As evaluated in this study, D. lindenii and most of its pollinators and host trees are characterized by a narrow temperature (both annual and seasonality), but broad rainfall tolerance. The predicted increase in temperature in the area studied due to climate change can therefore significantly affect the distribution of this species, which is likely to result in local extinctions and range shifts. Analyses presented in this study indicate that the range of D. lindenii is likely to be significantly reduced, but within its reduced geographical range both its phorophytes and pollinators will occur so it is likely to survive the global warming. The future areas suitable for the coexistence of this orchid and its mutualistic partners should be thought of as potential refugia for the endangered ghost orchid.

Conclusions

Species distribution models are useful tools for identifying climatic refugia of rare and endangered species. However, climate-driven range shifts and local extinctions can result in spatial mismatch with symbiotic organisms and reduce or impose constraints on species fitness.

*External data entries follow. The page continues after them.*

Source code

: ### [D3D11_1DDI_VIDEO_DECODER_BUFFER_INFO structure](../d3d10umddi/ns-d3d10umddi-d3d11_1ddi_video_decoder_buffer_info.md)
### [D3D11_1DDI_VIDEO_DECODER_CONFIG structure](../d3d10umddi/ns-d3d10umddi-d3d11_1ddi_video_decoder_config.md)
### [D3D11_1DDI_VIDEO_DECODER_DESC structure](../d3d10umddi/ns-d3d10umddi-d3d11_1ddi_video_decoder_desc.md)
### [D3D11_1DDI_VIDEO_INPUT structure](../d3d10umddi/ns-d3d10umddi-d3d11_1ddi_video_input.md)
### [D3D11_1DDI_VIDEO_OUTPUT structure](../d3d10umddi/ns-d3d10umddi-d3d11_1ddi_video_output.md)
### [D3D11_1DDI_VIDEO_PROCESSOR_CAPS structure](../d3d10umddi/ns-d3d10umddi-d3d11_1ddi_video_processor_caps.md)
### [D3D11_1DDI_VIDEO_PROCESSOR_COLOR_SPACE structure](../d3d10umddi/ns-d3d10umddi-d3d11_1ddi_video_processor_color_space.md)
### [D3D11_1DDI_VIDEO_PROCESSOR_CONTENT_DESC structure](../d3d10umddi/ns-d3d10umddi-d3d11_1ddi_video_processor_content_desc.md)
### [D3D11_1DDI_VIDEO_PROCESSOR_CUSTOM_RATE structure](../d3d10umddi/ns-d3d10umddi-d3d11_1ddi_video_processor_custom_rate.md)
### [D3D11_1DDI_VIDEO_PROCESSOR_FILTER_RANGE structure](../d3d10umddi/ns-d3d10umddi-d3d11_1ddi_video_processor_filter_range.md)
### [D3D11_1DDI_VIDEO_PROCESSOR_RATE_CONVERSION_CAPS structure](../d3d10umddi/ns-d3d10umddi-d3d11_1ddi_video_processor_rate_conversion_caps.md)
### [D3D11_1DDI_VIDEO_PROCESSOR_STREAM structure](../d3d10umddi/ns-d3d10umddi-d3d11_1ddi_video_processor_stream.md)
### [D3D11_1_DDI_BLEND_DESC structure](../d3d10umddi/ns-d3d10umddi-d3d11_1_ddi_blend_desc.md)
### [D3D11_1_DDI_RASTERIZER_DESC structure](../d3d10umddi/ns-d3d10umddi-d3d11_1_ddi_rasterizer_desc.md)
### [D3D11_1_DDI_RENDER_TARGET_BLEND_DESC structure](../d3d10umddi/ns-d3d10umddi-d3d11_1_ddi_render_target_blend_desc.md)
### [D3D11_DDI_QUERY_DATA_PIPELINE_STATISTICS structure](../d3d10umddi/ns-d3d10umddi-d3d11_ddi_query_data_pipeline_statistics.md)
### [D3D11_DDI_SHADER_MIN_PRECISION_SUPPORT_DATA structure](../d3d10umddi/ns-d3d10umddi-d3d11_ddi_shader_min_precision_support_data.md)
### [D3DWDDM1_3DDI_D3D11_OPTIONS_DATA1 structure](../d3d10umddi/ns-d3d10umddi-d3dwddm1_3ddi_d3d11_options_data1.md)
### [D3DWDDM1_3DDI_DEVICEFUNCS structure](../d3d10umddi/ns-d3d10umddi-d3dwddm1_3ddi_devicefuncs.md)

For this reason the modelling of the future distribution of any species should be combined with an evaluation of the availability of its ecological partners. For epiphytic orchids with specialist pollinators and a limited number of preferred phorophytes, both pollen vectors and host tree species must be incorporated in the modelling of potential refugial areas. Other ecological factors that should be incorporated are plant fungal partners that are crucial for orchid seed germination and supplying nutrients to ghost orchid plants. There is a need for further research on orchid endophytes and the isolation of fungal strains from orchids to be complemented by species-level identification of the mycobionts. A better understanding of spatial distribution of plant symbiotic fungi is crucial for evaluating their occurrence under global warming and for identifying potential refugia for rare plants.